Given a column-major array of cell coordinates (typically in some low-dimensional space), we can construct a shared nearest-neighbor (SNN) graph from each cell's list of neighbors:
#include "scran_graph_cluster/scran_graph_cluster.hpp"
size_t ncells = 1000;
size_t ndims = 100;
std::vector<double> coordinates(ndims * ncells);
// Fill it with some coordinates as a column-major array of ndims * nobs.
// Configuring the neighbor search algorithm; here, we'll be using an exact
// search based on VP trees with a Euclidean distance metric.
knncolle::VptreeBuilder<int, double, double> vp_builder(
std::make_shared<knncolle::EuclideanDistance<double, double> >()
);
auto built = scran_graph_cluster::build_snn_graph(
ndims,
ncells,
coordinates.data(),
vp_builder,
scran_graph_cluster::BuildSnnGraphOptions()
);
auto graph = scran_graph_cluster::convert_to_graph(built);
const auto& weights = built.weights; // edge weights
We perform community detection via some convenience wrappers around the igraph library:
scran_graph_cluster::ClusterMultilevelOptions mlopt;
auto mlres = scran_graph_cluster::cluster_multilevel(graph, weights, mlopt);
mlres.membership; // cluster assignments for each cell.
scran_graph_cluster::ClusterWalktrapOptions wkopt;
auto mlres = scran_graph_cluster::cluster_walktrap(graph, weights, wkopt);
wkres.membership; // cluster assignments for each cell.
Check out the reference documentation for more details.
If you're using CMake, you just need to add something like this to your CMakeLists.txt
:
include(FetchContent)
FetchContent_Declare(
scran_graph_cluster
GIT_REPOSITORY https://github.com/libscran/scran_graph_cluster
GIT_TAG master # replace with a pinned release
)
FetchContent_MakeAvailable(scran_graph_cluster)

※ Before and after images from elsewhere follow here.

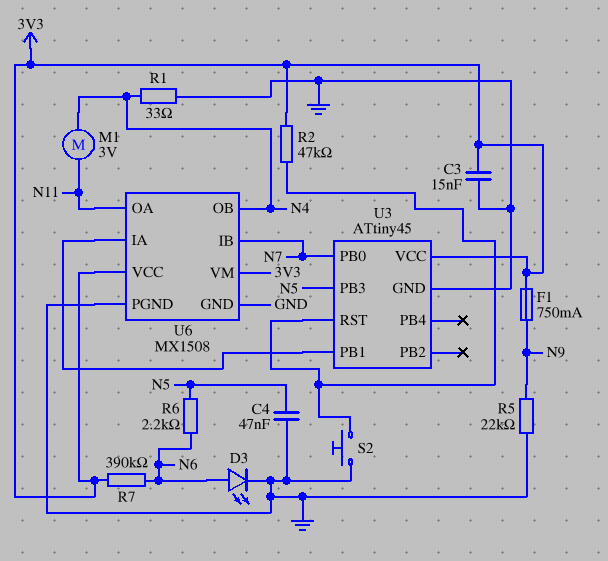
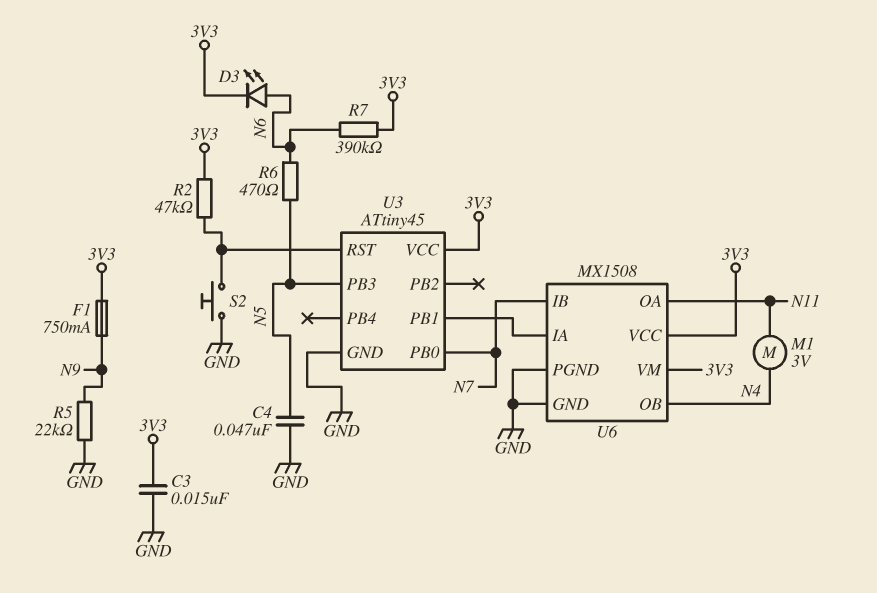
D3: LED (A N6, K GND) -> LED (A N6, K 3V3)
R1: 33 (GND, N4) -> none
R6: 2.2k (N5, N6) -> 470 (N5, N6)

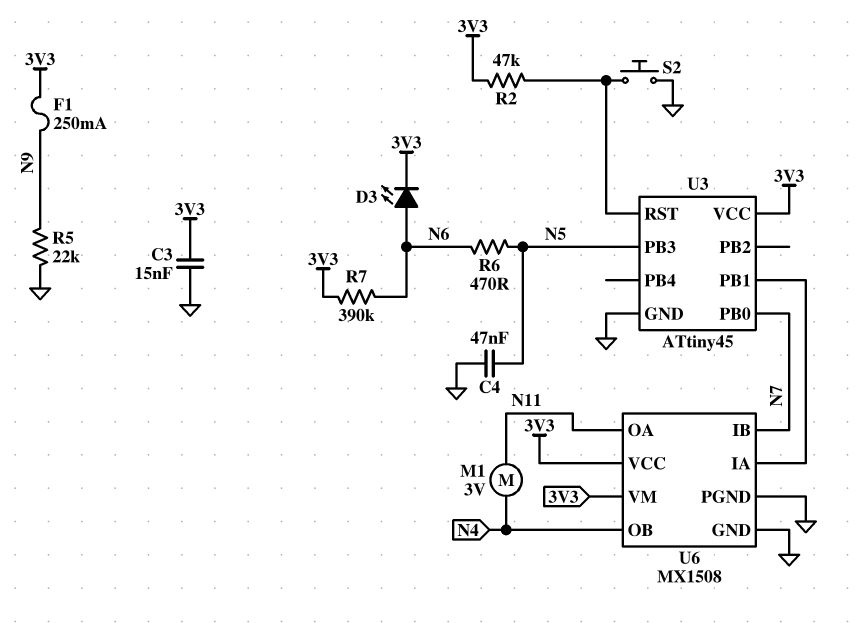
F1: 750mA (3V3, N9) -> 250mA (3V3, N9)

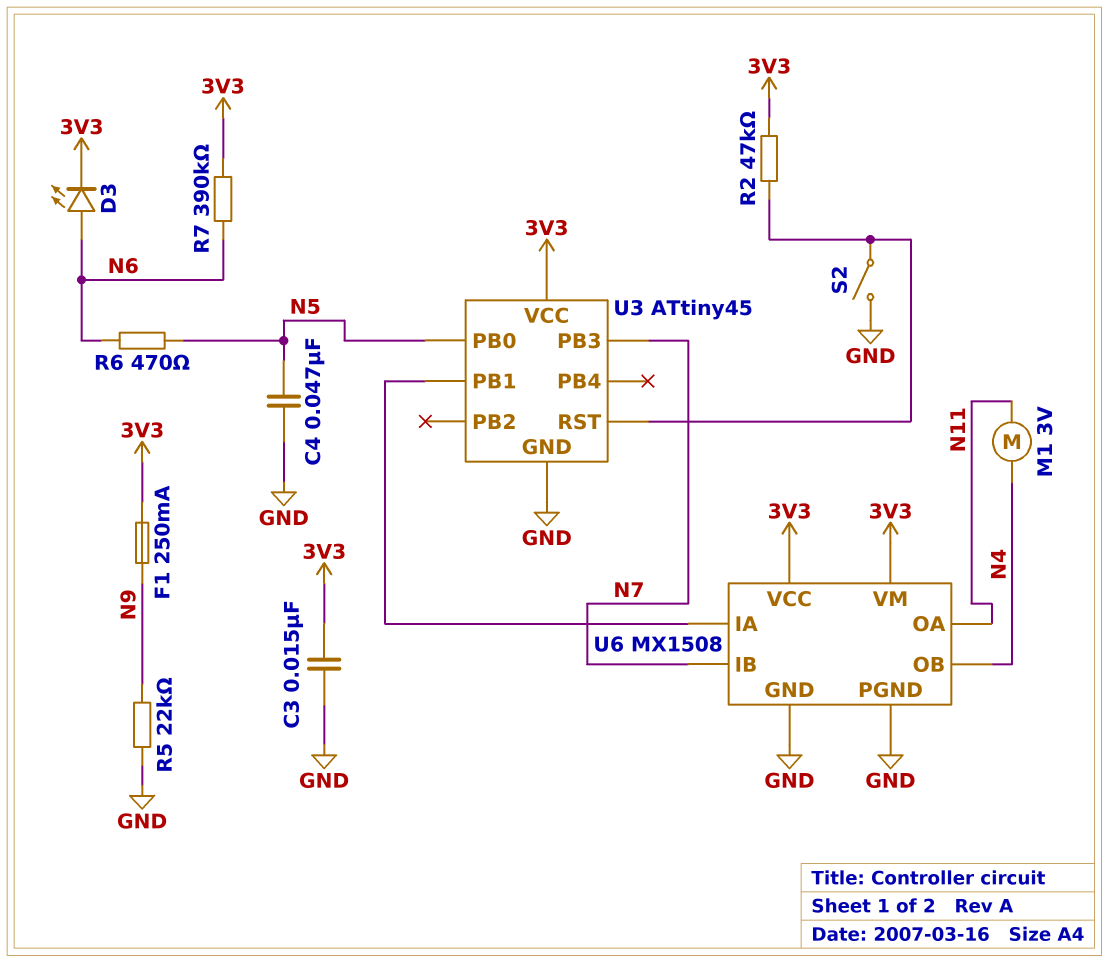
S2: button (GND, U3/RST) -> switch (GND, U3/RST)
U3 pin PB0: N7 -> N5
U3 pin PB3: N5 -> N7

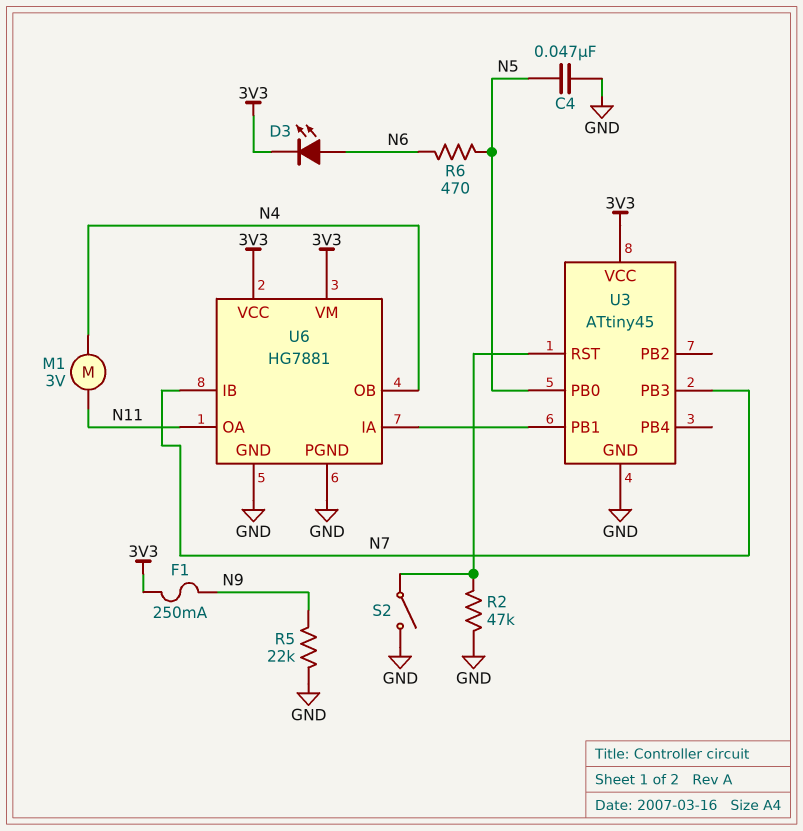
C3: 15nF (3V3, GND) -> none
R2: 47k (3V3, U3/RST) -> 47k (GND, U3/RST)
R7: 390k (3V3, N6) -> none
U6: MX1508 -> HG7881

Then you can link to scran_graph_cluster to make the headers available during compilation:
# For executables:
target_link_libraries(myexe libscran::scran_graph_cluster)
# For libaries
target_link_libraries(mylib INTERFACE libscran::scran_graph_cluster)
This will fetch all external dependencies except for igraph, which should already be installed and available via find_package()
.
Users can set the SCRAN_GRAPH_CLUSTER_FIND_IGRAPH
option to disable igraph discovery (e.g., to supply a custom igraph installation),
in which case they will need to link to igraph manually in their target_link_libraries()
call.
Users are also advised to pin the versions of all dependencies - see extern/CMakeLists.txt
for suggested versions.
If you want to install each dependency, use -DSCRAN_GRAPH_CLUSTER_FETCH_EXTERN=OFF
.
find_package(libscran_scran_graph_cluster CONFIG REQUIRED)
target_link_libraries(mylib INTERFACE libscran::scran_graph_cluster)
To install the library, use:
mkdir build && cd build
cmake .. -DSCRAN_GRAPH_CLUSTER_TESTS=OFF
cmake --build . --target install
Again, this will use FetchContent
to fetch all external dependencies except for igraph, see comments above.
If you're not using CMake, the simple approach is to just copy the files in include/
- either directly or with Git submodules - and include their path during compilation with, e.g., GCC's -I
.
This requires the external dependencies listed in extern/CMakeLists.txt
as well as the igraph library.